Text shown
□ □ □ □ □ □ □

Bitcoin Forum

Bitcoin => Development & Technical Discussion => Topic started by: charlescharles on October 07, 2014, 02:56:28 PM



Title: A vulnerability in olalonde's implementation of gmaxwell's proof-of-solvency
Post by: charlescharles on October 07, 2014, 02:56:28 PM
I might be looking at an old version, but it seems like the combiner function for internal nodes (described here: https://github.com/olalonde/proof-of-liabilities#internal-node), which is the following:

Code:
function NodeCombiner (left_child, right_child) {
  var n = {};
  n.sum = left_child.sum + right_child.sum;
  n.hash = sha256(string(n.sum) + '|' + left_child.hash + '|' + right_child.hash);
  return n;
}

is vulnerable to an attack in which the prover replaces the expression for n.sum with
Code:
n.sum = max(left_child.sum, right_child.sum)
This is undetectable by anyone asking for a proof of inclusion in the liabilities Merkle tree. A fix for this would be to replace the expression for n.hash with something like
Code:
n.hash = sha256(string(left_child.sum) + '|' + string(right_child.sum) + '|' + left_child.hash + '|' + right_child.hash)
Has this been brought up/addressed? Let me know if this is unclear.

□ □ □ □ □ □ □

Prompt A
Please transcribe the forum post starting at "is vulnerable to" and ending at "this is unclear.".
Prompt B
Summarize the forum post in two sentences.

Landmark coordinate records:
□ □ □ □ □ □ □

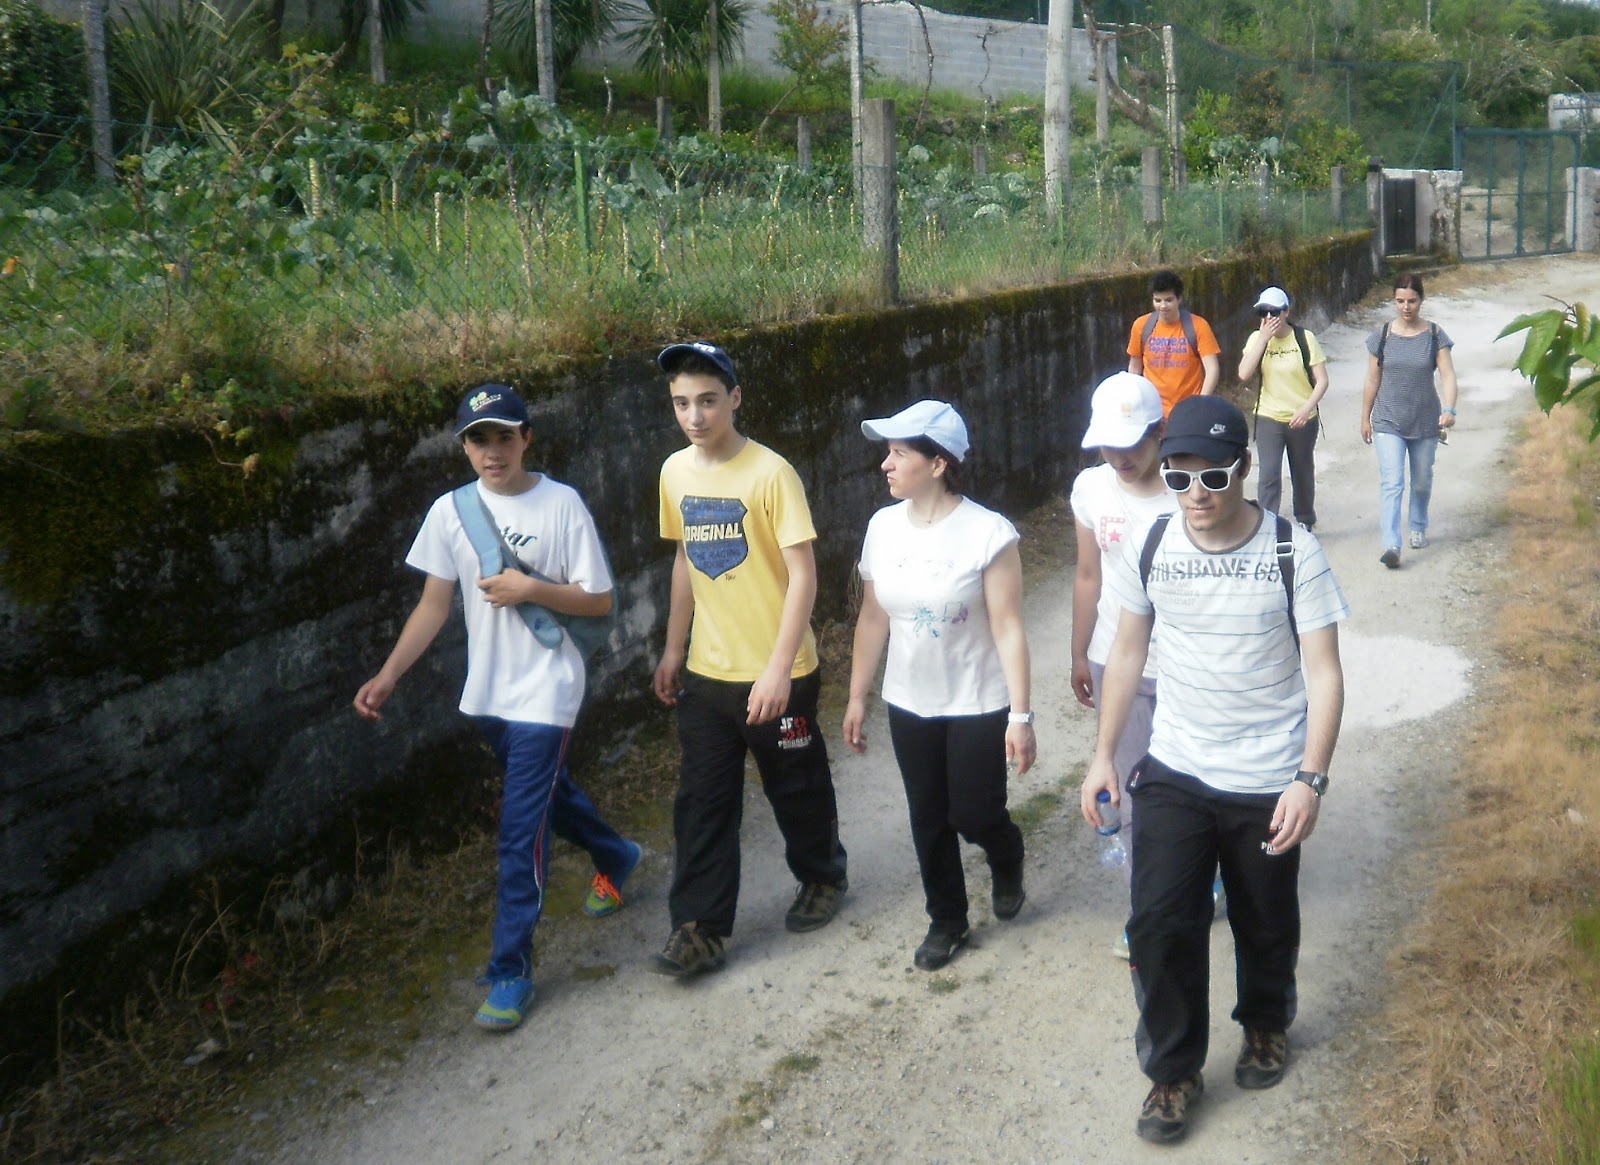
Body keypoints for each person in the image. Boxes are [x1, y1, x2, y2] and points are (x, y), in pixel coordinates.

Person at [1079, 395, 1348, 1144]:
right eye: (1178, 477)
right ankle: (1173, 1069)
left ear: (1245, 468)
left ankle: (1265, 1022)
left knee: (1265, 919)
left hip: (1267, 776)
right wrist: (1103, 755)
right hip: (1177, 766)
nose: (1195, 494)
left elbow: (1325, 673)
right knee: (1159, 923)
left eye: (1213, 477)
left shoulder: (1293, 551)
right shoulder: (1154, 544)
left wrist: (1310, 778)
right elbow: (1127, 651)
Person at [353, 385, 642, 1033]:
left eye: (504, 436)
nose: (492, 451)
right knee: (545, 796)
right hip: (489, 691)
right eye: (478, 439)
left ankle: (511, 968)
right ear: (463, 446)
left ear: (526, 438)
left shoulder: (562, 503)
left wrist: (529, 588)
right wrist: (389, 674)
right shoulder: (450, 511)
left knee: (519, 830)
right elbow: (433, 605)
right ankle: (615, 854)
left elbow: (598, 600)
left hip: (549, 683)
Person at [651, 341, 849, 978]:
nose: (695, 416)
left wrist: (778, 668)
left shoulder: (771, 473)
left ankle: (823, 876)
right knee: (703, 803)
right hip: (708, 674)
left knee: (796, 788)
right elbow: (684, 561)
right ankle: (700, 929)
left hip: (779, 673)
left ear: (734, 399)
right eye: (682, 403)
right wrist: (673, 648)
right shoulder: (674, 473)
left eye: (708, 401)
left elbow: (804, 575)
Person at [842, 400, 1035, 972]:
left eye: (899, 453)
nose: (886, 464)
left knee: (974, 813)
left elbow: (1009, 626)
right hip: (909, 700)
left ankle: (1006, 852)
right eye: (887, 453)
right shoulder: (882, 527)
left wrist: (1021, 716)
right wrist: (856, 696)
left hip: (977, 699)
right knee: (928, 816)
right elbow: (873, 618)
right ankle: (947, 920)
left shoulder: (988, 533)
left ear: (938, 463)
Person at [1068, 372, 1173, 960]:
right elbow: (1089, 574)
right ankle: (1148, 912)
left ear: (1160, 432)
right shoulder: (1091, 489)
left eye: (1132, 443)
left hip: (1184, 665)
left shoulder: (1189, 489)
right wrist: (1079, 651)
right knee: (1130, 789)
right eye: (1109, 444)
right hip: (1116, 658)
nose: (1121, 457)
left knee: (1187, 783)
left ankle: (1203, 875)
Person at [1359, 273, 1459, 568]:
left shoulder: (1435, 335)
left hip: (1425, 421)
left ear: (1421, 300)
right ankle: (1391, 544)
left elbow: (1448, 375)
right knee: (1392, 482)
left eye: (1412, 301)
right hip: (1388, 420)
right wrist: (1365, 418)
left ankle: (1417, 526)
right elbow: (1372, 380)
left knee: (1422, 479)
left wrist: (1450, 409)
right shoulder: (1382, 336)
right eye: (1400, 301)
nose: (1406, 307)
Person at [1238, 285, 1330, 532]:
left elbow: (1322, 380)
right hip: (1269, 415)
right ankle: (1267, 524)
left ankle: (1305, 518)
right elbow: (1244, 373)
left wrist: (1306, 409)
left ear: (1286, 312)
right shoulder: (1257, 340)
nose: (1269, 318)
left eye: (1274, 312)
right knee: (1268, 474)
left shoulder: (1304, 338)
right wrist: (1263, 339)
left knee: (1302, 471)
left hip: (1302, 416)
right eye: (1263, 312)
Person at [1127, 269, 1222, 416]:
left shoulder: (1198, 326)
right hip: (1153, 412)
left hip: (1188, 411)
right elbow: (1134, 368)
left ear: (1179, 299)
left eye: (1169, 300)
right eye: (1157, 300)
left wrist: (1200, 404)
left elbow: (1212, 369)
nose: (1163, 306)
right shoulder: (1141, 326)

□ □ □ □ □ □ □

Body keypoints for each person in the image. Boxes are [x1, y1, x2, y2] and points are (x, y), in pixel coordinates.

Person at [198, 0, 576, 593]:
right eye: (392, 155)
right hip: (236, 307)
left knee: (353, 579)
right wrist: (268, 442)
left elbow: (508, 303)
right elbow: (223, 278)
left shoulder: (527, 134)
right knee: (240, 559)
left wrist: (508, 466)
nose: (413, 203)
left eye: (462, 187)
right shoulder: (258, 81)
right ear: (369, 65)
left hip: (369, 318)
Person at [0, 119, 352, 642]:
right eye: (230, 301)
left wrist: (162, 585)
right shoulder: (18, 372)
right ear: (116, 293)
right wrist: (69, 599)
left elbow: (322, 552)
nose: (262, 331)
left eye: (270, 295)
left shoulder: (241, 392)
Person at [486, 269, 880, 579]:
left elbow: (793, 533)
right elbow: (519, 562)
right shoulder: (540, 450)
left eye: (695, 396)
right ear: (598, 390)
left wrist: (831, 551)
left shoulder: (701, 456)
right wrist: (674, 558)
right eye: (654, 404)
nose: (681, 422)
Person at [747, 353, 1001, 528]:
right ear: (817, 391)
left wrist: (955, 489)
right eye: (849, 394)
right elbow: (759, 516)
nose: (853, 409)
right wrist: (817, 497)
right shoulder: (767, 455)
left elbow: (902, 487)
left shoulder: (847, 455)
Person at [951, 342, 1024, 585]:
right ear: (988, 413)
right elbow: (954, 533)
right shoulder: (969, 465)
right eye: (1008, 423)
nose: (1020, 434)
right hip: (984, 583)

□ □ □ □ □ □ □

Exercise response A
is vulnerable to an attack in which the prover replaces the expression for n.sum with
Code:
n.sum = max(left_child.sum, right_child.sum)
This is undetectable by anyone asking for a proof of inclusion in the liabilities Merkle tree. A fix for this would be to replace the expression for n.hash with something like
Code:
n.hash = sha256(string(left_child.sum) + '|' + string(right_child.sum) + '|' + left_child.hash + '|' + right_child.hash)
Has this been brought up/addressed? Let me know if this is unclear.

Exercise response B
The forum post says that the internal-node combiner function in olalonde's implementation of gmaxwell's proof-of-solvency is open to an attack in which the prover replaces the sum of the two child sums with the larger of the two, a change that anyone asking for a proof of inclusion in the liabilities Merkle tree cannot detect. It proposes a fix that hashes each child sum separately along with the child hashes and asks whether the issue has already been brought up or addressed.